*** Opening Material provided ***

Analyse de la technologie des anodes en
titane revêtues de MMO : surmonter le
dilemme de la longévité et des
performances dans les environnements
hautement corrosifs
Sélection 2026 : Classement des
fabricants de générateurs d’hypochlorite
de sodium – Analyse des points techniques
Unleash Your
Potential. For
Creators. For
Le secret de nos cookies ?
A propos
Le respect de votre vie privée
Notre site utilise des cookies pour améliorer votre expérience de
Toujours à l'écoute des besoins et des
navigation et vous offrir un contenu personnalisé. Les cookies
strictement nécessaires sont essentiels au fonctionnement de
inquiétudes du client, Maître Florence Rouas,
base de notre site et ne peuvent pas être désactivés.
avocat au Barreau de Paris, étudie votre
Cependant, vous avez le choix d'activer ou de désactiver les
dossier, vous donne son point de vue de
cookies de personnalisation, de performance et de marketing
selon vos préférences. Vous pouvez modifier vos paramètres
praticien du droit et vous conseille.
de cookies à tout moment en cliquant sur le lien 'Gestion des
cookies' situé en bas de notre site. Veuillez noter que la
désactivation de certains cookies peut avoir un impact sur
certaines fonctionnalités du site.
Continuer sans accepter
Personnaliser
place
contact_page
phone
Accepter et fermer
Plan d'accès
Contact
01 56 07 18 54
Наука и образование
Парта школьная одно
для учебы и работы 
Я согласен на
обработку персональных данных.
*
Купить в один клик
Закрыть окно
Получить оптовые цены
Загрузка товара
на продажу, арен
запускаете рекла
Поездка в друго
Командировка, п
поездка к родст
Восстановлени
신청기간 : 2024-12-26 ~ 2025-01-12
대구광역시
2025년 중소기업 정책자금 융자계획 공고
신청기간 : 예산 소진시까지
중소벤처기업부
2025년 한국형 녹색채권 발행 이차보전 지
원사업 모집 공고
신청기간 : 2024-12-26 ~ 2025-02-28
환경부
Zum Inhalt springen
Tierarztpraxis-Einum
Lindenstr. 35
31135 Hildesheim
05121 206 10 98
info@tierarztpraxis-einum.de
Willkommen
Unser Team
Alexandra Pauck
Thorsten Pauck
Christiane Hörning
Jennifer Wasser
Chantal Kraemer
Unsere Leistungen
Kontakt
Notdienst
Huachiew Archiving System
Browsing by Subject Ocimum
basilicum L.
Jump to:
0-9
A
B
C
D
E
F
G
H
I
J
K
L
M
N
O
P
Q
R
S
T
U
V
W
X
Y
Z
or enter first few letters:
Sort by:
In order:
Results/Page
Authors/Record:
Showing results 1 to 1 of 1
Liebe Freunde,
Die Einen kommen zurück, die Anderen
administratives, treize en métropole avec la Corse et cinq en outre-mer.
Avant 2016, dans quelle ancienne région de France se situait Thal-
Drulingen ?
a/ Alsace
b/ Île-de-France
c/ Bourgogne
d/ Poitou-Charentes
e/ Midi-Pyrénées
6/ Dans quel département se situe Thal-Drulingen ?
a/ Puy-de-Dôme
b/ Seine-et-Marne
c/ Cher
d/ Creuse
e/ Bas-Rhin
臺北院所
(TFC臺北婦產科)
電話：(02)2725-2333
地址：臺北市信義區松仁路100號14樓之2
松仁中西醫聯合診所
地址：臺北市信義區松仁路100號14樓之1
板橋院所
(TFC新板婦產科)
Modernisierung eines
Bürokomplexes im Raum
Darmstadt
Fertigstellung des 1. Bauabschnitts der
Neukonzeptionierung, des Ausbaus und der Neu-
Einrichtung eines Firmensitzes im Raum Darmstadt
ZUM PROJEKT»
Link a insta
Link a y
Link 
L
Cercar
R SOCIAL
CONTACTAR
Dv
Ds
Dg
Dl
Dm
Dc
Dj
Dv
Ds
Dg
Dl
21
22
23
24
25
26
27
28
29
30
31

*** Closing Material provided ***

- Problem details: Lay out the lines from the first line up to and including the line with "strictement nécessaires sont" as a JSON list of strings, one string per line, with blank lines left out.

- Completed task:
[
  "Analyse de la technologie des anodes en",
  "titane revêtues de MMO : surmonter le",
  "dilemme de la longévité et des",
  "performances dans les environnements",
  "hautement corrosifs",
  "Sélection 2026 : Classement des",
  "fabricants de générateurs d’hypochlorite",
  "de sodium – Analyse des points techniques",
  "Unleash Your",
  "Potential. For",
  "Creators. For",
  "Le secret de nos cookies ?",
  "A propos",
  "Le respect de votre vie privée",
  "Notre site utilise des cookies pour améliorer votre expérience de",
  "Toujours à l'écoute des besoins et des",
  "navigation et vous offrir un contenu personnalisé. Les cookies",
  "strictement nécessaires sont essentiels au fonctionnement de"
]